▶ Problem requirements:
Reproduce the text lines of every item below verbatim, in their original order. Omit the pictures from your output.

▶ Extracted information:
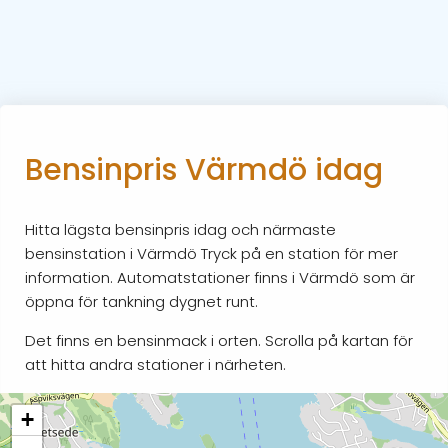
Bensinpris Värmdö idag
Hitta lägsta bensinpris idag och närmaste
bensinstation i Värmdö Tryck på en station för mer
information. Automatstationer finns i Värmdö som är
öppna för tankning dygnet runt.
Det finns en bensinmack i orten. Scrolla på kartan för
att hitta andra stationer i närheten.
+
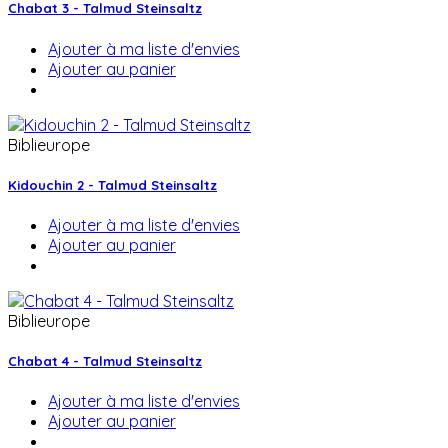
Chabat 3 - Talmud Steinsaltz
Ajouter à ma liste d'envies
Ajouter au panier
Biblieurope
Kidouchin 2 - Talmud Steinsaltz
Ajouter à ma liste d'envies
Ajouter au panier
Biblieurope
Chabat 4 - Talmud Steinsaltz
Ajouter à ma liste d'envies
Ajouter au panier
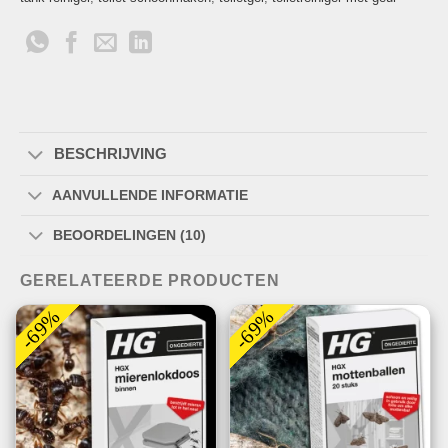
BESCHRIJVING
AANVULLENDE INFORMATIE
BEOORDELINGEN (10)
GERELATEERDE PRODUCTEN
-69%
-69%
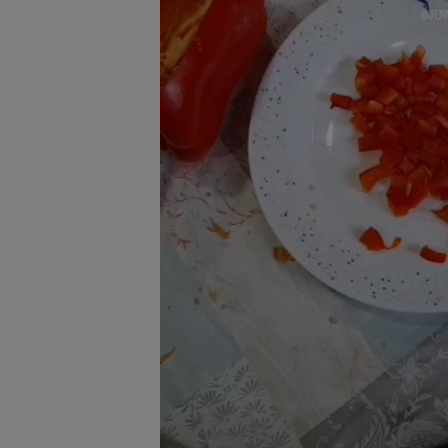
Preparación de la 
Corta el pimiento en dados 
1
junto a la carne picada con a
especias al gusto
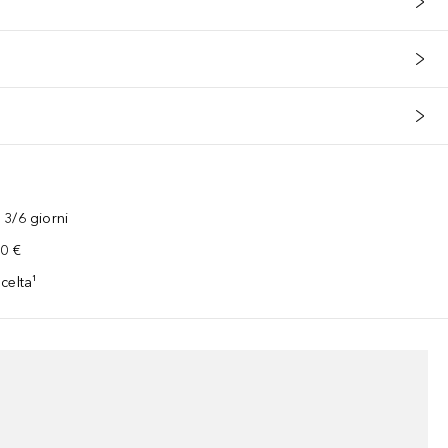
3/6 giorni
00 €
celta¹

▶ Task response:
Bensinpris Värmdö idag
Hitta lägsta bensinpris idag och närmaste
bensinstation i Värmdö Tryck på en station för mer
information. Automatstationer finns i Värmdö som är
öppna för tankning dygnet runt.
Det finns en bensinmack i orten. Scrolla på kartan för
att hitta andra stationer i närheten.
+
Chabat 3 - Talmud Steinsaltz
Ajouter à ma liste d'envies
Ajouter au panier
Biblieurope
Kidouchin 2 - Talmud Steinsaltz
Ajouter à ma liste d'envies
Ajouter au panier
Biblieurope
Chabat 4 - Talmud Steinsaltz
Ajouter à ma liste d'envies
Ajouter au panier
BESCHRIJVING
AANVULLENDE INFORMATIE
BEOORDELINGEN (10)
GERELATEERDE PRODUCTEN
-69%
-69%
Preparación de la 
Corta el pimiento en dados 
1
junto a la carne picada con a
especias al gusto
3/6 giorni
00 €
celta¹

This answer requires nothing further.